Les résultats de première étude MELODI ( Mesures locales des discriminations) dans les départements d'Outre-mer ont été présentés ce vendredi 10 décembre en présence d'Elisabeth Moreno, ministre déléguée auprès du Premier ministre, chargée de l’Égalité entre les femmes et les hommes, de la Diversité et de l’Égalité des chances et de Dominique Sopo. Mené dans 1200 restaurants sur les territoires de Guadeloupe, de Martinique, de La Réunion et de Mayotte, il s'agit de la première étude qui mesure l'ampleur des discriminations dans l'accès à l'embauche pour les candidats ultramarins.
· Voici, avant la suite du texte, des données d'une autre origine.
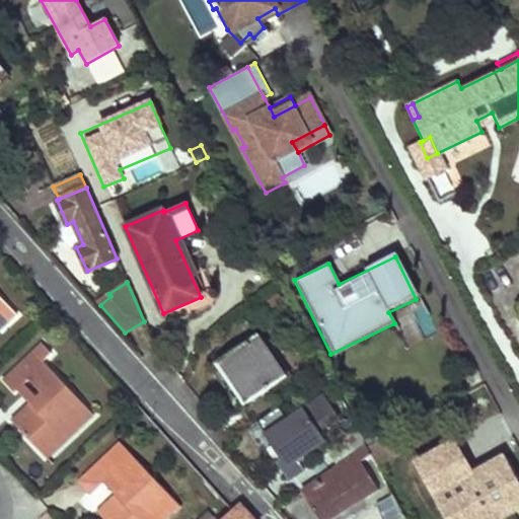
[(0,329),(16,315),(0,298),(0,329)]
C'est un constat implacable ! Les candidats ultramarins sont systématiquement discriminés par un candidat hexagonal dans le cadre d'une embauche dans un restaurant local. Telle est la conclusion de l'étude Melodi (Mesures locales des discriminations) conduite par Yannick L'horty, directeur de la fédération de recherche TEPP du CNRS au cours du mois de mai 2021. Pour parvenir à ce constat, trois profils de candidats fictifs ont été déterminés : un candidat originaire des DOM, qui a été formé et vit dans son territoire natif, un candidat natif des DOM formé localement et qui vit dans un quartier prioritaire, et un candidat natif de Paris qui vit et qui a été formé à Paris. Les candidats fictifs sont tous âgés de 22 ans, disposent du niveau de formation et du même niveau de formation professionnelle. Le choix de la restauration comme lieu d'enquête n'est pas anodin : ce secteur représente l'un des principaux employeurs dans les départements d'Outre-mer et actuellement sous tensions.
« Il y a presque 30% des chances en moins pour les candidats ultramarins de pouvoir être invités à un entretien d'embauche lorsqu'ils candidatent dans l'ensemble de ces restaurants. Les candidats ultramarins sont discriminés également, y compris dans leurs départements d'origine», a indiqué Yannick L'Horty. « C'est une surprise car on ne s'attendait pas à trouver des pénalités aussi fortes et on ne s'attendait pas à qu'elles aient un caractère uniforme sur l'ensemble des territoires», poursuit-il.
Aller vers la prise de conscience des branches
Pour Elisabeth Moreno, ministre chargée de l’Égalité entre les femmes et les hommes, de la Diversité et de l’Égalité des chances, ce premier testing effectué en Outre-mer est essentiel pour une réelle prise de conscience sur ces discriminations à l'embauche.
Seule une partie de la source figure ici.